No 1º. de janeiro, de lei, eu saía com meus primos e primas para pedir ano-bom*. Depois de dormirmos excitadíssimos por termos ficado acordados após a meia-noite para ver os fogos do Tião Biazzo (ele era sempre o prefeito!) sobre o muro dos fundos da minha vó, fazendo planos de nossos réveillons futuros e espumantes, a gente acordava ainda mais animado para essa nossa versão do doces e travessuras.
A gente saía pelas casas, batia, gritava, afundava o dedo nas campainhas, tudo isso em plena oito horas da manhã do primeiro dia do ano. Mais que pelas balas e as moedas — que àquela época faziam um milagre na compra de besteiras no mercadinho da esquina —, a gente ia pelo desafio de passar em algumas casas.
Pequenos, olhávamos algumas construções enormes com receio e mistério. Com o tempo, todo mundo sabia quem dava o ano-bom e quem não dava, mas ficava sempre a expectativa sobre o Sobrado de Madeira.

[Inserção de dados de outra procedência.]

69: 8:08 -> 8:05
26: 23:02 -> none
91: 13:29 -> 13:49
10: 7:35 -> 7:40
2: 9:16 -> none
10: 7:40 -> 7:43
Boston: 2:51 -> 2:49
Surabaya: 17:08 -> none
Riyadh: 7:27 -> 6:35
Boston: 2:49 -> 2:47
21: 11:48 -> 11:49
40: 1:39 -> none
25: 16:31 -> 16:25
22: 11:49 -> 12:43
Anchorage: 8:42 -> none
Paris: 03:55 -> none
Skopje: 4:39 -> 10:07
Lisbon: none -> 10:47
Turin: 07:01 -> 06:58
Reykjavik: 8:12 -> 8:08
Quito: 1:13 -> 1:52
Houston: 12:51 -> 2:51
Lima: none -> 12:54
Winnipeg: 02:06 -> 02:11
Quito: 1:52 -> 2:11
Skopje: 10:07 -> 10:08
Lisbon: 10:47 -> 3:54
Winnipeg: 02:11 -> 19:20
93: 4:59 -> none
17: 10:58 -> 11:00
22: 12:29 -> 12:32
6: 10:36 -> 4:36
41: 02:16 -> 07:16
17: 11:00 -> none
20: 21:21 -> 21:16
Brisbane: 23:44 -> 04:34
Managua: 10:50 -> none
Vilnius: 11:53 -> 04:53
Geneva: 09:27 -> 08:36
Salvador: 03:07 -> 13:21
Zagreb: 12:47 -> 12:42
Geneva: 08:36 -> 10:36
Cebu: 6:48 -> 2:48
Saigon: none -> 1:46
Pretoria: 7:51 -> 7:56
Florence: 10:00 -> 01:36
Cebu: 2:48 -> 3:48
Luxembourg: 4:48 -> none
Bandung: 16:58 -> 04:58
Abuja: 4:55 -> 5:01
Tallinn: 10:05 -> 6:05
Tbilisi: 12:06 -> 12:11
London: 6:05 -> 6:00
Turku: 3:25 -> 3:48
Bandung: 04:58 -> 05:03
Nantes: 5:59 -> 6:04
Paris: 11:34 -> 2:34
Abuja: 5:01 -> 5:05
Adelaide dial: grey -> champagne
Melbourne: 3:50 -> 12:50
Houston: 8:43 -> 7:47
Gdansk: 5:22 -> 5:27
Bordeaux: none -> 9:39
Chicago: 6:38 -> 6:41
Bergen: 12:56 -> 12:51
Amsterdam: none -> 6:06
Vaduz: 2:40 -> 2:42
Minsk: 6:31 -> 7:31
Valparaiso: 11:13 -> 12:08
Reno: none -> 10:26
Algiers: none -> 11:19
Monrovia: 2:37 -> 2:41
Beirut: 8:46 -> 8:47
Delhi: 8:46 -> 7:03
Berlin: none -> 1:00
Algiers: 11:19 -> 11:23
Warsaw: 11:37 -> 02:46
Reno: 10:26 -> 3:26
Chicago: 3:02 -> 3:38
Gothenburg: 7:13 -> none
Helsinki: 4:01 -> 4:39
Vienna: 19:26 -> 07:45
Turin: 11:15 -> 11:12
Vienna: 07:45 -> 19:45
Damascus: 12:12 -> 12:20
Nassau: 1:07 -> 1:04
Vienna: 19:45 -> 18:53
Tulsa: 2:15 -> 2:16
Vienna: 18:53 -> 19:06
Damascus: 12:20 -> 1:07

Não muito longe da casa da minha vó, parecia o grande objetivo nosso um dia conseguir um ano-bom de alguém do Sobrado. Valeria mais. “Olha, ele é que nem as casas dos filmes!” a gente admirava.
O interfone afundado no muro alto coberto por trepadeiras bem cuidadas era nossa arma. “Quem vai apertar dessa vez?” “Eu não. Vai você.” “E se alguém responder?” No fim, alguém apertava e a gente tremia de expectativa.
Apertava de novo. E de novo. E mais uma vez. A esperança acabando.
Um chiado no fone anunciava que alguém, finalmente, tinha atendido nossas súplicas matinais. “Suas crianças filhas da...” alguém começava a gritar com voz grogue, mas a gente já tinha corrido longe antes de ouvir o resto.
No fim, talvez nem fosse pelo ano-bom que fazíamos isso no Sobrado de Madeira, era mais aquela persistência infantil e um certo sadismo de já começar o ano fazendo maldades. Sem nunca desistir.
Hoje, depois de dormir resignadíssimo após 2016 e irritado com o que os fogos estavam fazendo para os bichos, acordei — de um sonho bizarro em que estava perdido pela cidade e pessoas em outdoors me davam dicas sobre alergia — com crianças batendo ao portão. Nem abri os olhos e já comecei um “suas crianças filhas da...”. Mas parei, e enquanto ouvia alguém sair para elas, pensei nessa lembrança.
Que 2017 comece com essa persistência infantil. Sem resignação no ano-bom e no Sobrado de Madeira de cada dia.
—*Não sei se é o mais comum, mas muitas pessoas falam "bom princípio de ano-novo", mas, aqui na minha região, a gente resume para um mais direto "ano-bom" mesmo.